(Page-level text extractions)
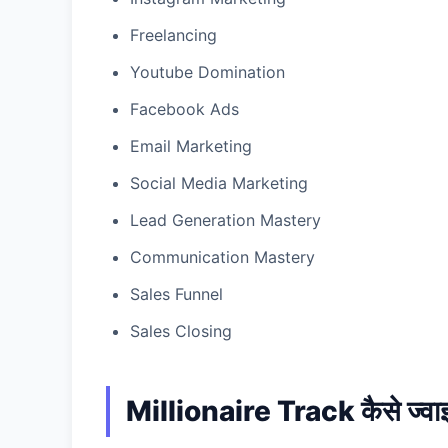
Freelancing
Youtube Domination
Facebook Ads
Email Marketing
Social Media Marketing
Lead Generation Mastery
Communication Mastery
Sales Funnel
Sales Closing
Millionaire Track कैसे ज्वाइ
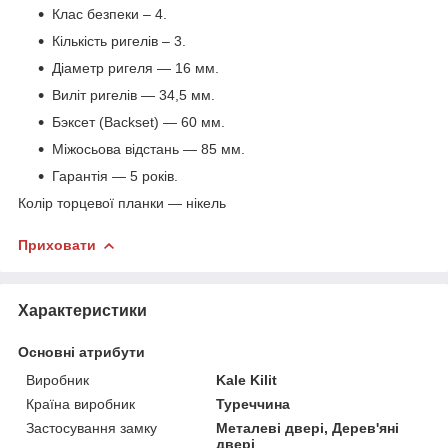
Клас безпеки – 4.
Кількість ригелів – 3.
Діаметр ригеля — 16 мм.
Виліт ригелів — 34,5 мм.
Бэксет (Backset) — 60 мм.
Міжосьова відстань — 85 мм.
Гарантія — 5 років.
Колір торцевої планки — нікель
Приховати
Характеристики
Основні атрибути
Виробник
Kale Kilit
Країна виробник
Туреччина
Застосування замку
Металеві двері, Дерев'яні
двері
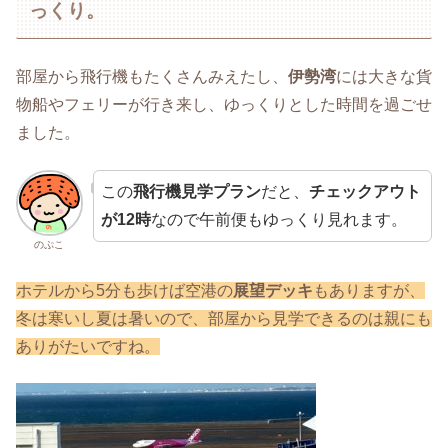
っくり。
部屋から飛行機もたくさんみえたし、
伊勢湾
には大きな貨
物船やフェリーが行き来し、ゆっくりとした時間を過ごせ
ました。
この
飛行機見学プラン
だと、
チェックアウト
が12時
なので午前便もゆっくり見れます。
のぷこ
ホテルから5分も歩けば空港の
展望デッキ
もありますが、
冬は寒いし夏は暑いので、部屋から見学できるのは親にも
ありがたいですね。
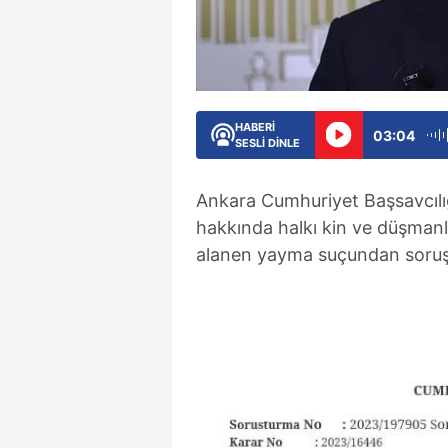
HABERİ
03:04
SESLİ DİNLE
Ankara Cumhuriyet Başsavcılı
hakkında halkı kin ve düşmanlığ
alanen yayma suçundan soruşt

- _What is required_
From the material, list every line that contains the word "ригелів".

- _Output_
Кількість ригелів – 3.
Виліт ригелів — 34,5 мм.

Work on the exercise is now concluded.